In questo senso, la costituzione in giudizio dell’esecutato, la sollecitazione dei poteri officiosi del giudice dell’esecuzione e la stessa proposizione dell’opposizione agli atti esecutivi avverso l’ordinanza di assegnazione pronunciata ai sensi dell’art. 553 c.p.c. non potevano supplire al deficit strutturale della totale mancanza (ovvero inesistenza) della notificazione dell’atto che, per legge, segna l’inizio dell’esecuzione e determina l’impressione del vincolo pignoratizio; né poteva rilevare la conoscenza dell’azione esecutiva acquisita dal debitore aliunde, proprio perché non si tratta della mera violazione dei suoi diritti di difesa, ma dell’irriducibilità della fattispecie espropriativa nell’ambito dello schema delineato dal legislatore, difettandone in radice l’atto genetico.
Questo essendo il principio di diritto enunciato nella sentenza annotata, va richiamata l’attenzione su due ulteriori aspetti.
Da un lato, quello della tempestività dell’opposizione ex art. 617 c.p.c. svolta dall’esecutato, il quale era venuto a conoscenza del pignoramento per effetto della trattenuta del quinto dello stipendio pignorabile operata dal suo datore di lavoro, ma ne aveva fatto valere l’inesistenza impugnando l’ordinanza di assegnazione emessa dal giudice dell’esecuzione a conclusione del procedimento. A questo proposito, i giudici di legittimità hanno evidenziato che le invalidità che precludono al processo di espropriazione forzata di raggiungere il proprio scopo sono rilevabili anche ex officio e si propagano agli atti successivi, sicché, nel caso di specie, essendo stata disposta l’assegnazione di crediti che, in realtà, non erano mai stati pignorati per l’inesistenza stessa del pignoramento (conseguente alla mancata notifica al debitore del relativo atto), il vizio, sebbene non denunciato entro i venti giorni dalla conoscenza della pendenza del processo esecutivo, si era propagato all’ordinanza di assegnazione, tempestivamente attinta dall’opposizione ex art. 617 c.p.c.
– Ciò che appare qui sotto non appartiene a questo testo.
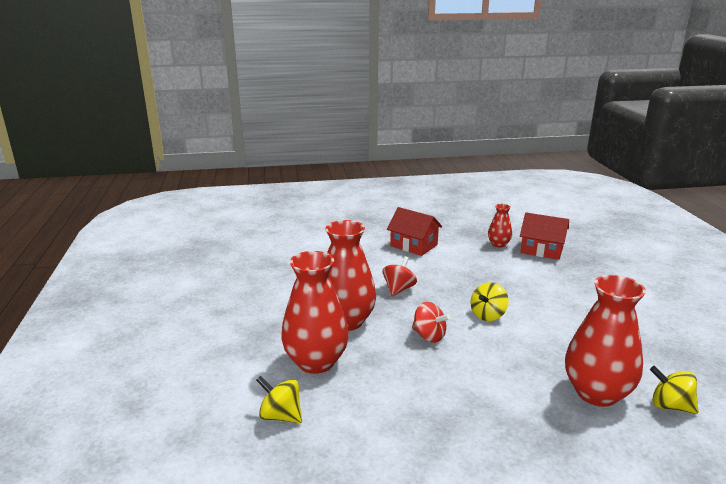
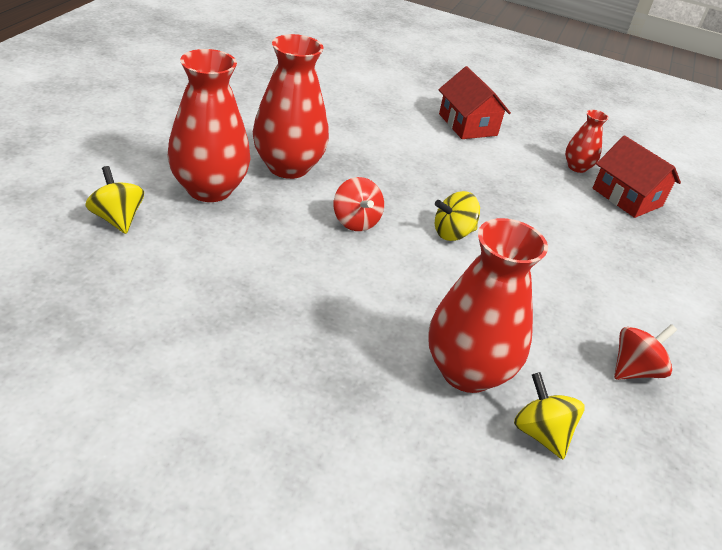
camera: 25 degrees right, 15 degrees up
red spinning top [383,256,417,296] -> red spinning top moved to [614,324,677,380]

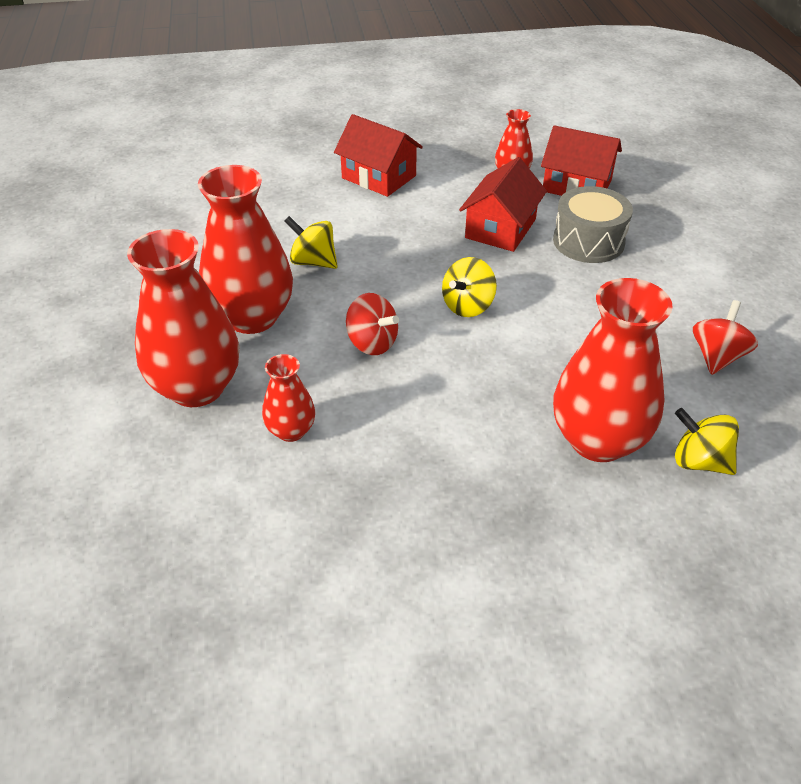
camera: 25 degrees left, 5 degrees up
yellow spinning top [85,166,144,234] -> yellow spinning top moved to [285,216,338,269]
none -> red vase [262,354,315,442]
none -> red house [459,157,547,252]
none -> grey drum [553,186,633,263]

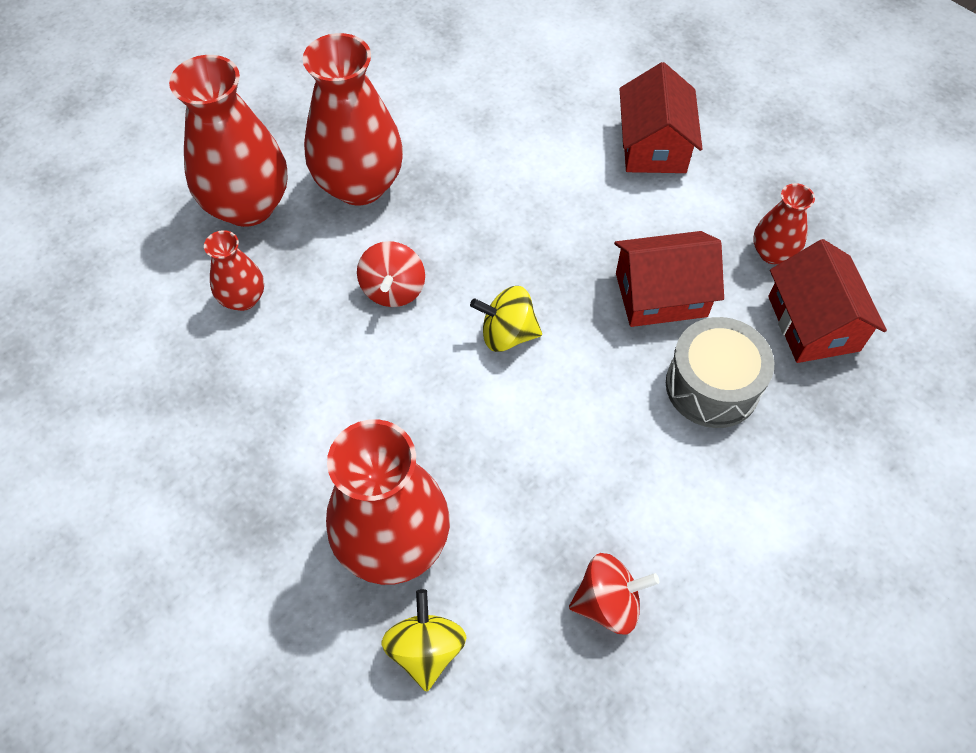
camera: 55 degrees right, 15 degrees up
yellow spinning top [285,216,338,269] -> none

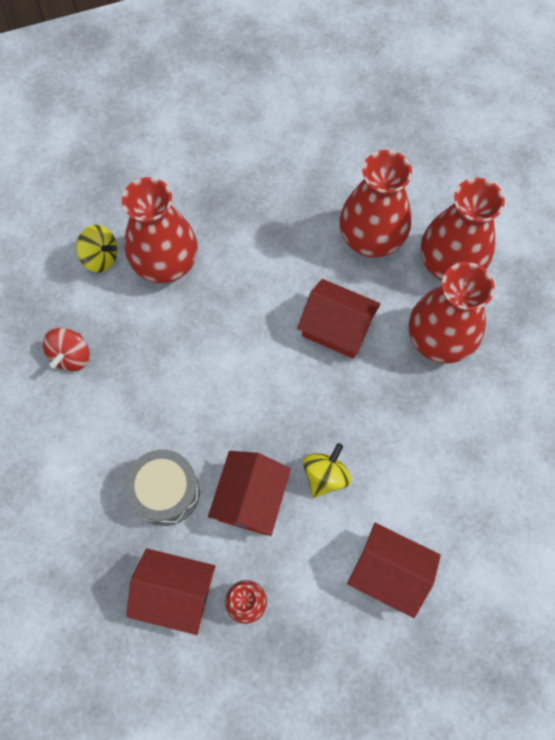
camera: 115 degrees right, 10 degrees up
red vase [204,230,264,311] -> red vase [339,150,412,258], size x1.97
red spinning top [357,241,425,307] -> red house [297,279,381,358]
yellow spinning top [470,286,542,352] -> yellow spinning top moved to [303,443,351,498]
Dall’altro lato, quello delle conseguenze della cassazione della sentenza impugnata, dell’accoglimento dell’opposizione proposta dall’esecutato e dell’annullamento dell’ordinanza di assegnazione. A questo proposito, la richiesta del debitore volta a ottenere la restituzione delle somme illegittimamente incassate dal creditore procedente è stata dichiarata inammissibile dalla Corte di cassazione, vista la natura meramente rescindente della pronuncia sulle opposizioni ex art. 617 c.p.c., che determina la necessità di promuovere un’autonoma azione di ripetizione dell’indebito tesa al recupero di quanto percepito in forza di un provvedimento emesso nell’ambito di un processo esecutivo viziato in modo esiziale, non potendosi nemmeno ipotizzare la legittimazione del giudice dell’esecuzione a pronunciare un ordine di restituzione, non solo perché privo di poteri in tale senso, ma anche perché, in presenza di un pignoramento inesistente, non vi è alcuno spazio per ipotizzare una ripresa di attività processuali inerenti a una procedura esecutiva che non poteva essere radicata.